* Saved data entries
══════

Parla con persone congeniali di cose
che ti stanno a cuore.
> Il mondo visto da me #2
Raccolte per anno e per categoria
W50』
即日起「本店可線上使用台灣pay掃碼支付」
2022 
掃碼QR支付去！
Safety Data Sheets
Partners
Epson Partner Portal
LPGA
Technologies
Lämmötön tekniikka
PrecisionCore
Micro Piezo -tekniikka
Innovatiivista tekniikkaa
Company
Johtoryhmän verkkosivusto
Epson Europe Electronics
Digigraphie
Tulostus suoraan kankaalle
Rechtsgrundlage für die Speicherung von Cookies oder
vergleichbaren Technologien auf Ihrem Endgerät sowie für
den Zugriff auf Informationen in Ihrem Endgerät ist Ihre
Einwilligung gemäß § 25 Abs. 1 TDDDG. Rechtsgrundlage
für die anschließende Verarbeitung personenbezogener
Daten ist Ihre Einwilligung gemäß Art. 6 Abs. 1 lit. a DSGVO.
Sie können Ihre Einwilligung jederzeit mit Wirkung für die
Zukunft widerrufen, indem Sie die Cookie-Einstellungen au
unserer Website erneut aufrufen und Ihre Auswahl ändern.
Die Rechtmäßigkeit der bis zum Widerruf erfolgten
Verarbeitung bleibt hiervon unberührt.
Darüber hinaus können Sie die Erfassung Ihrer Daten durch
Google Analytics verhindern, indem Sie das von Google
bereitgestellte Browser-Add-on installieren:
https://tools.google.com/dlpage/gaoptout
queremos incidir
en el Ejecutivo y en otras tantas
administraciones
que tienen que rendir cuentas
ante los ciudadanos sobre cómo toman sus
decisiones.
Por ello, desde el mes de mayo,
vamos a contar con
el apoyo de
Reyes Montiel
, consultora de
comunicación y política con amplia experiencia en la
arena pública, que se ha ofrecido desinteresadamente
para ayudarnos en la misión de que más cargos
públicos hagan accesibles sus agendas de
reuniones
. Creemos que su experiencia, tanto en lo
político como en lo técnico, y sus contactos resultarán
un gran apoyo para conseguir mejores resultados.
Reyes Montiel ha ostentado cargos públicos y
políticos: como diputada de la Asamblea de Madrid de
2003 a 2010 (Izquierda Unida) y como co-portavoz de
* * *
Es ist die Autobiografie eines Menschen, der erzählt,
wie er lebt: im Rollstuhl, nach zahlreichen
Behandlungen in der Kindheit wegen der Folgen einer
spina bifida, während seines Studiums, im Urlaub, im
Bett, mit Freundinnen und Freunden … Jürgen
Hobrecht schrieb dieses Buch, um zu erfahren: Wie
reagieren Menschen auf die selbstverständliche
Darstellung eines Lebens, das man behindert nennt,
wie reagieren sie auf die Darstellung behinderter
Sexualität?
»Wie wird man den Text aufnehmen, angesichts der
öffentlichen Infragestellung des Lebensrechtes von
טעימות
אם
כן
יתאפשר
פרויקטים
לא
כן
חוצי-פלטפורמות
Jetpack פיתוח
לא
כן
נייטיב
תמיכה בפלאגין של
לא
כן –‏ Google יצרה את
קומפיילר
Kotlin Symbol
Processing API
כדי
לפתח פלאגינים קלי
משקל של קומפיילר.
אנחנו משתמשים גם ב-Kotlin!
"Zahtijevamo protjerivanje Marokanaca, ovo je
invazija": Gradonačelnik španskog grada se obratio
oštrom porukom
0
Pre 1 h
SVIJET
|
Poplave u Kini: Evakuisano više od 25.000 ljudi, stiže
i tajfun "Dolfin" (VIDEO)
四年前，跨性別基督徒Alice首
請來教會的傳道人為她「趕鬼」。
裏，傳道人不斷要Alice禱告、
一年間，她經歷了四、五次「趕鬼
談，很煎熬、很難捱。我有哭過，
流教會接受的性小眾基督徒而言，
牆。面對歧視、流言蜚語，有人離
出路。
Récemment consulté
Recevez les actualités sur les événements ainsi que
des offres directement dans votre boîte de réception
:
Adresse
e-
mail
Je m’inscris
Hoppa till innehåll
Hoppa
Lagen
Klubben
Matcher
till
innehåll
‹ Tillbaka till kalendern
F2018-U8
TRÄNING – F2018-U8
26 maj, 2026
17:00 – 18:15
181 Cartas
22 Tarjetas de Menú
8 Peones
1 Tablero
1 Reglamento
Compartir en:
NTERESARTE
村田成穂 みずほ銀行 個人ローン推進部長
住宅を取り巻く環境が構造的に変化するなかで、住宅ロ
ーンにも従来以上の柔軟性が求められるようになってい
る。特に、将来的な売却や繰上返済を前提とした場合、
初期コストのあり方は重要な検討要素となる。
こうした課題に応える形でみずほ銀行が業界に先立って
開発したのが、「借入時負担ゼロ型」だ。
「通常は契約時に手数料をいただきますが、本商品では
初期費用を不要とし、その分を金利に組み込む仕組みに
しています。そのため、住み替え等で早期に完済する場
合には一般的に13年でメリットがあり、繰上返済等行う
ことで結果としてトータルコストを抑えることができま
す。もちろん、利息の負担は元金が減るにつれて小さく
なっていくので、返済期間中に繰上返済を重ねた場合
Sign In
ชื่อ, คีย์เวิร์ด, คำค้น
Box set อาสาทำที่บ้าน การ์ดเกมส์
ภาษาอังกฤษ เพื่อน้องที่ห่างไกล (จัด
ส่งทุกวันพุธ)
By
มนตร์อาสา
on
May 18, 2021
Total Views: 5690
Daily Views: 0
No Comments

══════

* Exercise prompt
Exactly as they stand, repeat all the records.

* Exercise answer
Parla con persone congeniali di cose
che ti stanno a cuore.
> Il mondo visto da me #2
Raccolte per anno e per categoria
W50』
即日起「本店可線上使用台灣pay掃碼支付」
2022 
掃碼QR支付去！
Safety Data Sheets
Partners
Epson Partner Portal
LPGA
Technologies
Lämmötön tekniikka
PrecisionCore
Micro Piezo -tekniikka
Innovatiivista tekniikkaa
Company
Johtoryhmän verkkosivusto
Epson Europe Electronics
Digigraphie
Tulostus suoraan kankaalle
Rechtsgrundlage für die Speicherung von Cookies oder
vergleichbaren Technologien auf Ihrem Endgerät sowie für
den Zugriff auf Informationen in Ihrem Endgerät ist Ihre
Einwilligung gemäß § 25 Abs. 1 TDDDG. Rechtsgrundlage
für die anschließende Verarbeitung personenbezogener
Daten ist Ihre Einwilligung gemäß Art. 6 Abs. 1 lit. a DSGVO.
Sie können Ihre Einwilligung jederzeit mit Wirkung für die
Zukunft widerrufen, indem Sie die Cookie-Einstellungen au
unserer Website erneut aufrufen und Ihre Auswahl ändern.
Die Rechtmäßigkeit der bis zum Widerruf erfolgten
Verarbeitung bleibt hiervon unberührt.
Darüber hinaus können Sie die Erfassung Ihrer Daten durch
Google Analytics verhindern, indem Sie das von Google
bereitgestellte Browser-Add-on installieren:
https://tools.google.com/dlpage/gaoptout
queremos incidir
en el Ejecutivo y en otras tantas
administraciones
que tienen que rendir cuentas
ante los ciudadanos sobre cómo toman sus
decisiones.
Por ello, desde el mes de mayo,
vamos a contar con
el apoyo de
Reyes Montiel
, consultora de
comunicación y política con amplia experiencia en la
arena pública, que se ha ofrecido desinteresadamente
para ayudarnos en la misión de que más cargos
públicos hagan accesibles sus agendas de
reuniones
. Creemos que su experiencia, tanto en lo
político como en lo técnico, y sus contactos resultarán
un gran apoyo para conseguir mejores resultados.
Reyes Montiel ha ostentado cargos públicos y
políticos: como diputada de la Asamblea de Madrid de
2003 a 2010 (Izquierda Unida) y como co-portavoz de
* * *
Es ist die Autobiografie eines Menschen, der erzählt,
wie er lebt: im Rollstuhl, nach zahlreichen
Behandlungen in der Kindheit wegen der Folgen einer
spina bifida, während seines Studiums, im Urlaub, im
Bett, mit Freundinnen und Freunden … Jürgen
Hobrecht schrieb dieses Buch, um zu erfahren: Wie
reagieren Menschen auf die selbstverständliche
Darstellung eines Lebens, das man behindert nennt,
wie reagieren sie auf die Darstellung behinderter
Sexualität?
»Wie wird man den Text aufnehmen, angesichts der
öffentlichen Infragestellung des Lebensrechtes von
טעימות
אם
כן
יתאפשר
פרויקטים
לא
כן
חוצי-פלטפורמות
Jetpack פיתוח
לא
כן
נייטיב
תמיכה בפלאגין של
לא
כן –‏ Google יצרה את
קומפיילר
Kotlin Symbol
Processing API
כדי
לפתח פלאגינים קלי
משקל של קומפיילר.
אנחנו משתמשים גם ב-Kotlin!
"Zahtijevamo protjerivanje Marokanaca, ovo je
invazija": Gradonačelnik španskog grada se obratio
oštrom porukom
0
Pre 1 h
SVIJET
|
Poplave u Kini: Evakuisano više od 25.000 ljudi, stiže
i tajfun "Dolfin" (VIDEO)
四年前，跨性別基督徒Alice首
請來教會的傳道人為她「趕鬼」。
裏，傳道人不斷要Alice禱告、
一年間，她經歷了四、五次「趕鬼
談，很煎熬、很難捱。我有哭過，
流教會接受的性小眾基督徒而言，
牆。面對歧視、流言蜚語，有人離
出路。
Récemment consulté
Recevez les actualités sur les événements ainsi que
des offres directement dans votre boîte de réception
:
Adresse
e-
mail
Je m’inscris
Hoppa till innehåll
Hoppa
Lagen
Klubben
Matcher
till
innehåll
‹ Tillbaka till kalendern
F2018-U8
TRÄNING – F2018-U8
26 maj, 2026
17:00 – 18:15
181 Cartas
22 Tarjetas de Menú
8 Peones
1 Tablero
1 Reglamento
Compartir en:
NTERESARTE
村田成穂 みずほ銀行 個人ローン推進部長
住宅を取り巻く環境が構造的に変化するなかで、住宅ロ
ーンにも従来以上の柔軟性が求められるようになってい
る。特に、将来的な売却や繰上返済を前提とした場合、
初期コストのあり方は重要な検討要素となる。
こうした課題に応える形でみずほ銀行が業界に先立って
開発したのが、「借入時負担ゼロ型」だ。
「通常は契約時に手数料をいただきますが、本商品では
初期費用を不要とし、その分を金利に組み込む仕組みに
しています。そのため、住み替え等で早期に完済する場
合には一般的に13年でメリットがあり、繰上返済等行う
ことで結果としてトータルコストを抑えることができま
す。もちろん、利息の負担は元金が減るにつれて小さく
なっていくので、返済期間中に繰上返済を重ねた場合
Sign In
ชื่อ, คีย์เวิร์ด, คำค้น
Box set อาสาทำที่บ้าน การ์ดเกมส์
ภาษาอังกฤษ เพื่อน้องที่ห่างไกล (จัด
ส่งทุกวันพุธ)
By
มนตร์อาสา
on
May 18, 2021
Total Views: 5690
Daily Views: 0
No Comments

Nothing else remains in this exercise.